** What the task asks **
Reproduce the entries shown below only from the line with "[478,628,539,646] PMI/RI ->" down to the line with "[305,1034,516,1048] [205,1053,546,1067] [205,1072,476,1086]", keeping both end lines and copying each one exactly.

** Supplied material **
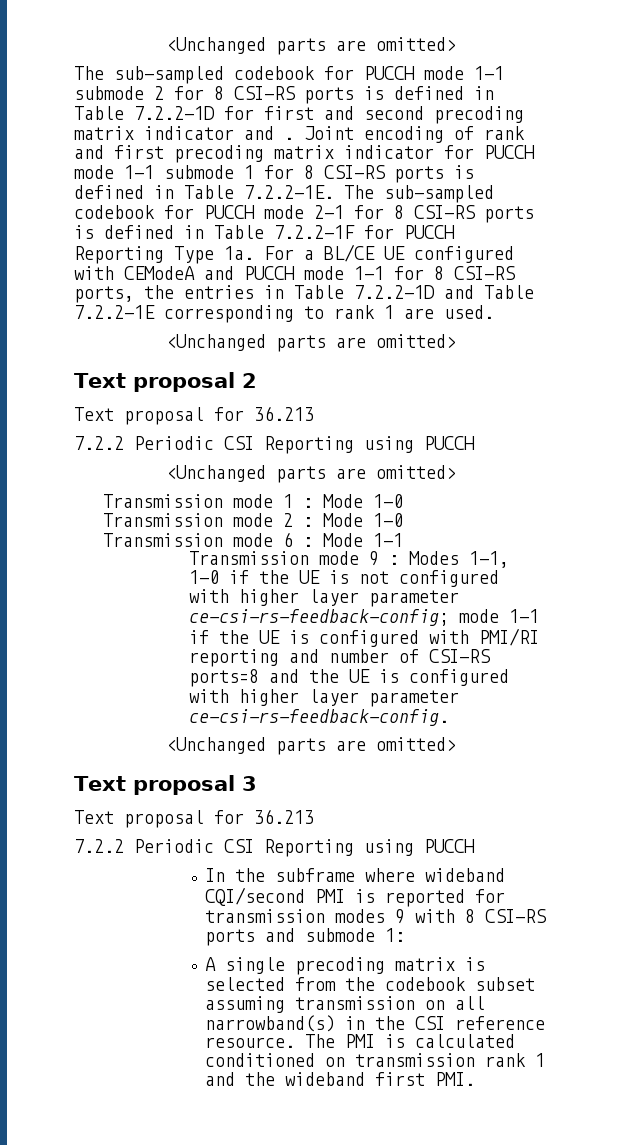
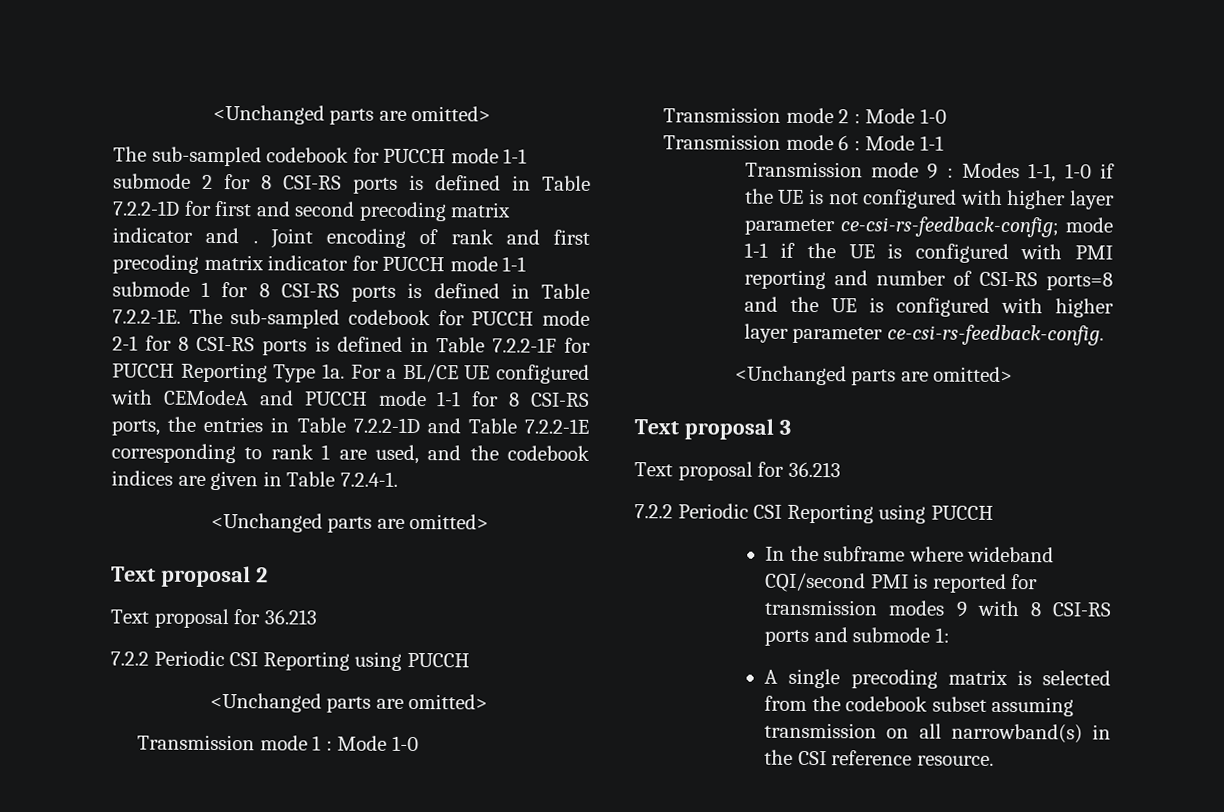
[444,305,494,319] used. -> [374,444,590,465] [111,470,398,491] used, and the codebook indices are given in Table 7.2.4-1.
[478,628,539,646] PMI/RI -> [1075,245,1113,260] PMI
[305,1034,516,1048] [205,1053,546,1067] [205,1072,476,1086] The PMI is calculated conditioned on transmission rank 1 and the wideband first PMI. -> (994, 760) none

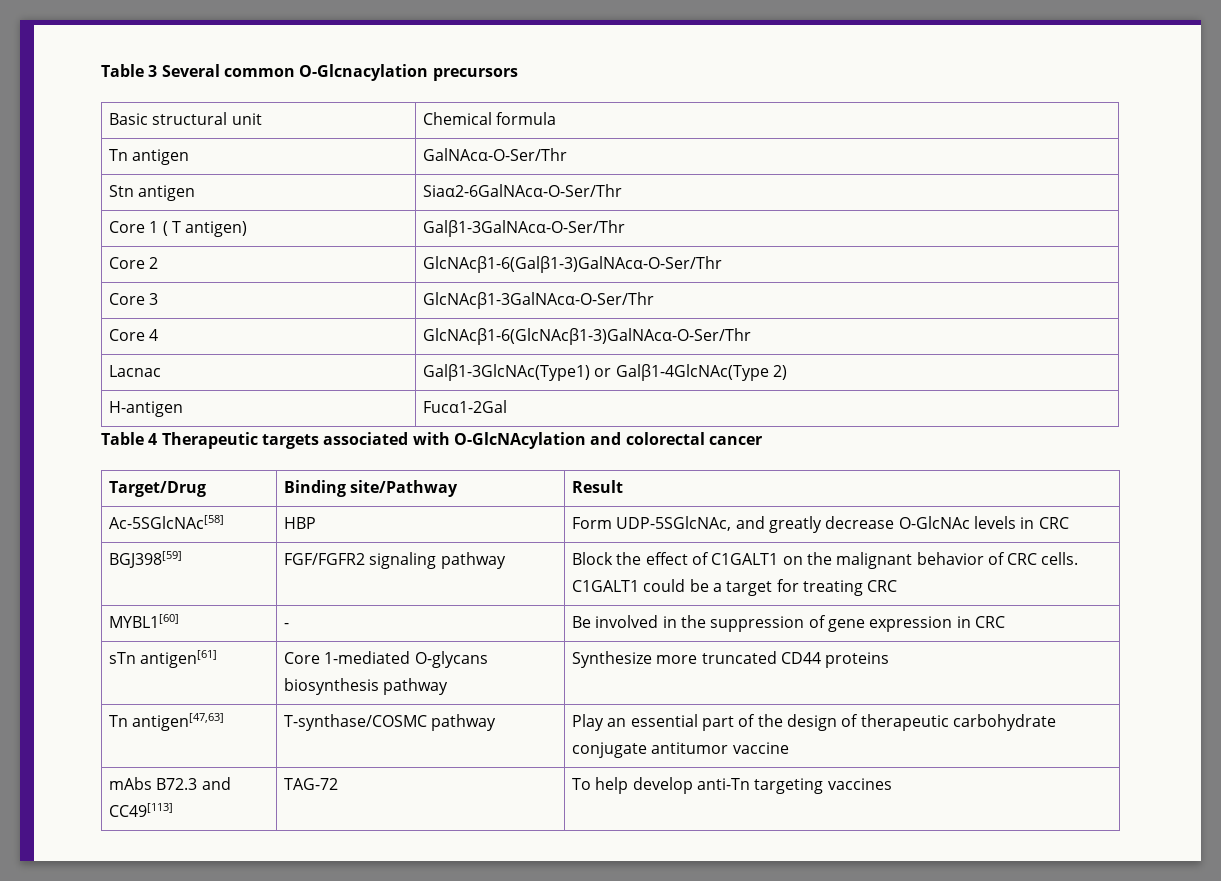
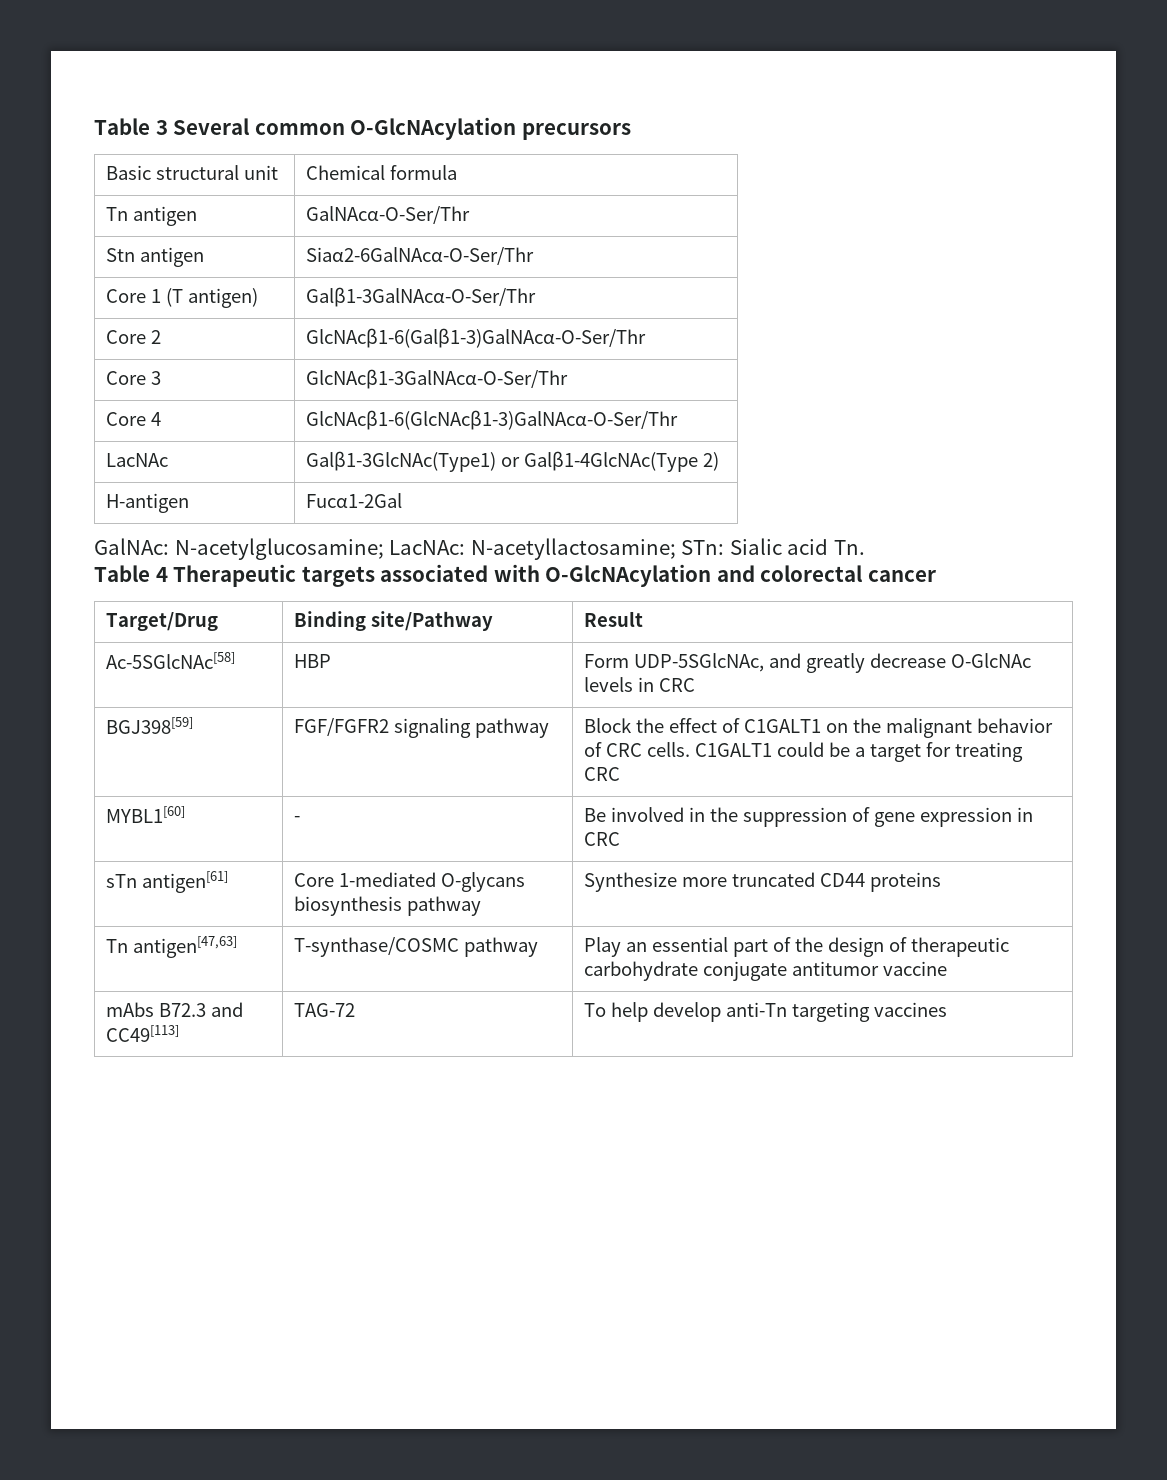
[299,64,429,81] O-Glcnacylation -> [350,117,517,140] O-GlcNAcylation
[162,221,181,236] ( T -> [166,288,184,307] (T
[108,365,161,377] Lacnac -> [106,453,169,467] LacNAc
(507, 406) none -> [94,538,865,560] // GalNAc: N-acetylglucosamine; LacNAc: N-acetyllactosamine; STn: Sialic acid Tn.

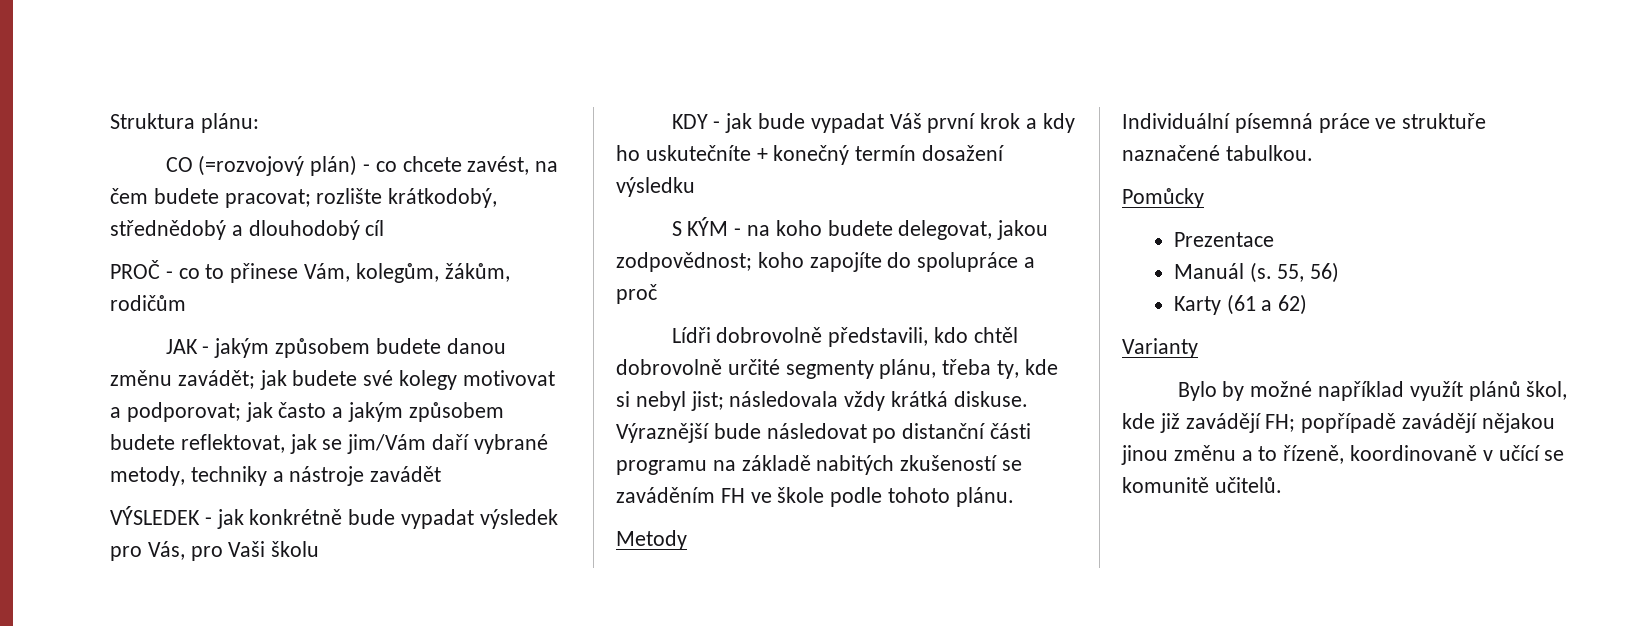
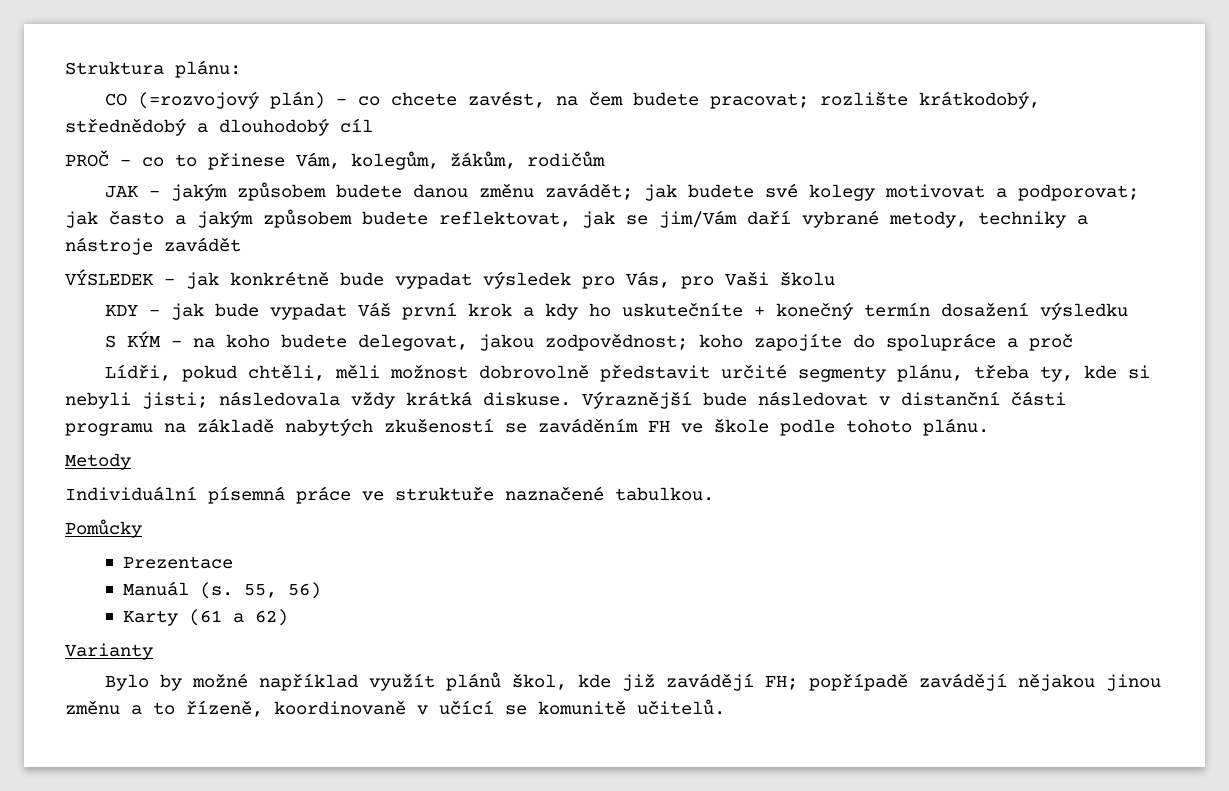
[671,327,1018,347] [616,359,722,375] Lídři dobrovolně představili, kdo chtěl dobrovolně -> [104,364,710,382] Lídři, pokud chtěli, měli možnost dobrovolně představit
[635,391,724,411] nebyl jist; -> [65,392,208,409] nebyli jisti;
[872,428,897,443] po -> [879,396,890,406] v
[816,455,895,475] nabitých -> [285,418,373,436] nabytých

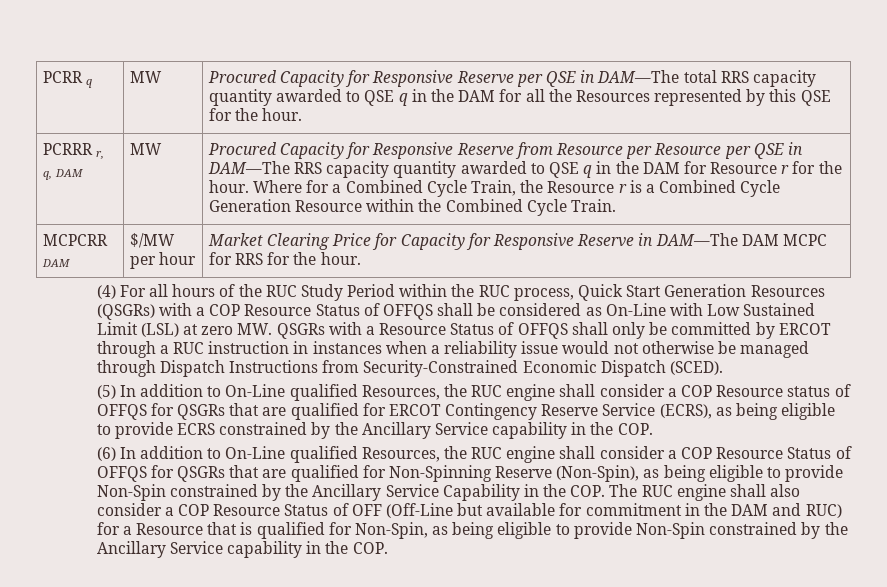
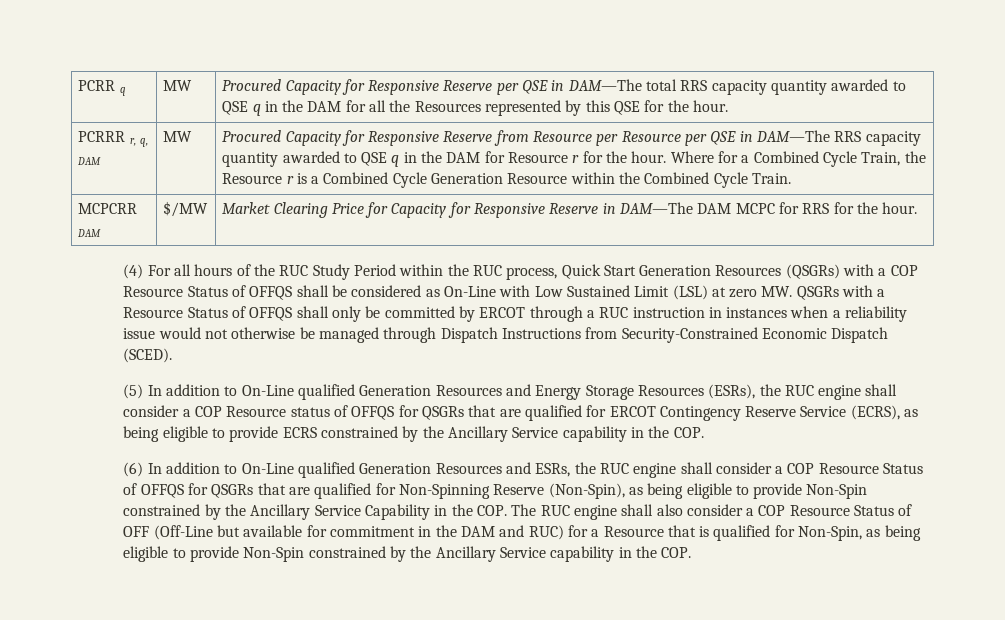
[129,252,197,269] per hour -> (209, 209) none
[361,385,440,400] Resources, -> [359,384,756,400] Generation Resources and Energy Storage Resources (ESRs),
[361,447,440,462] Resources, -> [359,462,571,477] Generation Resources and ESRs,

** Answer below **
[478,628,539,646] PMI/RI -> [1075,245,1113,260] PMI
[305,1034,516,1048] [205,1053,546,1067] [205,1072,476,1086] The PMI is calculated conditioned on transmission rank 1 and the wideband first PMI. -> (994, 760) none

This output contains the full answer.